"Sterling racheté", "L'Espagne tuée par son excès de confiance", les médias ont suivi avec attention le duel entre les deux équipes nationales.

L'Angleterre a épaté tout son monde en venant à bout de l'Espagne (2-3) lors de la troisième journée de la Nations League. Après 38 minutes, les Anglais menaient d'ailleurs 0-3 dans un Estadio Benito Villamarínn de Séville complètement groggy. Un doublé de Sterling et un but de Rashford avaient mis sur orbite les joueurs de Gareth Southgate avant de voir ce diable de Paco Alcacer réduire la marque et Sergio Ramos planter sa traditionnelle tête dans le but de Pickford durant le temps additionnel. Avec 4 points en trois rencontres, l'Angleterre met la pression sur l'Espagne en revenant à deux points d'elle.

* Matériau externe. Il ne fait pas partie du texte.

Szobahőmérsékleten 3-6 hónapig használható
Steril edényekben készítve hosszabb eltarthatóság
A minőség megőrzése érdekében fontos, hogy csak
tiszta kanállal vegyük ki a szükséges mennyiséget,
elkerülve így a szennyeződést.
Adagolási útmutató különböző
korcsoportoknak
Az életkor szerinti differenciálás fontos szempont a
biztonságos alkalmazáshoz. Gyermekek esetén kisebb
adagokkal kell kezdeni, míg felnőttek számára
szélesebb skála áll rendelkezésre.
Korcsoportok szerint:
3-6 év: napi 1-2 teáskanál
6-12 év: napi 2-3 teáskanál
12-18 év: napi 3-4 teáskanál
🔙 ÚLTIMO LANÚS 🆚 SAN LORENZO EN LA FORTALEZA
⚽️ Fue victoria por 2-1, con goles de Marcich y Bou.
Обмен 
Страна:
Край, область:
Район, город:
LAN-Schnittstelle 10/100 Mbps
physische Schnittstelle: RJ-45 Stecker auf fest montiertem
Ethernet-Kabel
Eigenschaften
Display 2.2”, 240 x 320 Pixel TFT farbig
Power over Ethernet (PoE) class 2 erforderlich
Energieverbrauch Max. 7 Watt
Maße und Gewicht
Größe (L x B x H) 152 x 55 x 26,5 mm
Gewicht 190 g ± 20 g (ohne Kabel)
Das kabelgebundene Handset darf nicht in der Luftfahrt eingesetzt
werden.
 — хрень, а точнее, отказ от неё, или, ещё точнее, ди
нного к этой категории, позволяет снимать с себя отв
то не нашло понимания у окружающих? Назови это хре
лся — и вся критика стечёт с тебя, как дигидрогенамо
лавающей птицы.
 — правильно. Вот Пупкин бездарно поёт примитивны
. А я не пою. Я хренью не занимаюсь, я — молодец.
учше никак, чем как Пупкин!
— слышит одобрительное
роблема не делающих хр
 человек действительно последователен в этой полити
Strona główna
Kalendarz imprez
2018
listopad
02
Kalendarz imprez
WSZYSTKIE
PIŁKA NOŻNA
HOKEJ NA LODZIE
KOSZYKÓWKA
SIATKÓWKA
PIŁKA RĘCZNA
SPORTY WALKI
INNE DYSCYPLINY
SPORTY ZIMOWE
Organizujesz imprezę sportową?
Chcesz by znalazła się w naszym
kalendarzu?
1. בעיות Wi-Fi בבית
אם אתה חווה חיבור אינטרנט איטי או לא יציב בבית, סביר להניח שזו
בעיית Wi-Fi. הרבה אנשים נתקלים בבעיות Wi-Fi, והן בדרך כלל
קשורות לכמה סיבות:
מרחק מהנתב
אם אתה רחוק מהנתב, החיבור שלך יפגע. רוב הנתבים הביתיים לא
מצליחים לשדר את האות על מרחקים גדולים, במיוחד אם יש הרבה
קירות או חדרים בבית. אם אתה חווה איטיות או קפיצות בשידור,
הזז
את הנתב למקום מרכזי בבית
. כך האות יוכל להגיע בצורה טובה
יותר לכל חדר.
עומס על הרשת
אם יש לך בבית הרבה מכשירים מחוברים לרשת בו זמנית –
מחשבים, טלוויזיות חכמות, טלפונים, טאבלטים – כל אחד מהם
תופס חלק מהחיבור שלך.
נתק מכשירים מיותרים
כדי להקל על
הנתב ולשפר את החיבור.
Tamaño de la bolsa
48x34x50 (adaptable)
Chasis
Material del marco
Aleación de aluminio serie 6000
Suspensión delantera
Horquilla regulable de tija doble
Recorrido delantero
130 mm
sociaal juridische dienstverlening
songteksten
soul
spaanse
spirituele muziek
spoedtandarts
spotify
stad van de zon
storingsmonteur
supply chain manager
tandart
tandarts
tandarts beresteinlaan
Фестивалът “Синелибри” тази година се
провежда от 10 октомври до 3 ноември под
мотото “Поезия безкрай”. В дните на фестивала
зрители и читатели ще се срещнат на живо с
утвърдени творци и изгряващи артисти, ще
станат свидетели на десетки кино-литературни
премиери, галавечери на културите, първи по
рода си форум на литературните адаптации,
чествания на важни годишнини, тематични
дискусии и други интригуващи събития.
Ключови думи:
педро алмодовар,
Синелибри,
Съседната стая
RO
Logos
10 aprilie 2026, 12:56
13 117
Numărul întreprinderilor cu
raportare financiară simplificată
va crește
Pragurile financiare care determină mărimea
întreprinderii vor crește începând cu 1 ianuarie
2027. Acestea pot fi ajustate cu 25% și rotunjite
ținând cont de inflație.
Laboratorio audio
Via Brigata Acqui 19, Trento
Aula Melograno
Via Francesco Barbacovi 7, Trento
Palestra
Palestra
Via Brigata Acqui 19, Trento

"Une des plus grandes soirées," titre le prestigieux Times après l'exploit des Three Lions. "Chaque joueur a touché la balle sur l'ouverture du score, magnifique", signale encore le quotidien. L'Express signe sa une avec une mention spéciale pour Raheem Sterling; "Raheem reigne en Espagne. "Sterling met fin à sa disette de but en équipe nationale pour apporter une brillante victoire". Le Daily Star tente un jeu de mot bien typique aux médias britanniques en titrant "Sterling flambe". Le Daily Telegraph écrit sur un "Sterling racheté", tout en pointant du doigt sa période de 1 102 jours sans trouver le chemin des filet pour l'Angleterre.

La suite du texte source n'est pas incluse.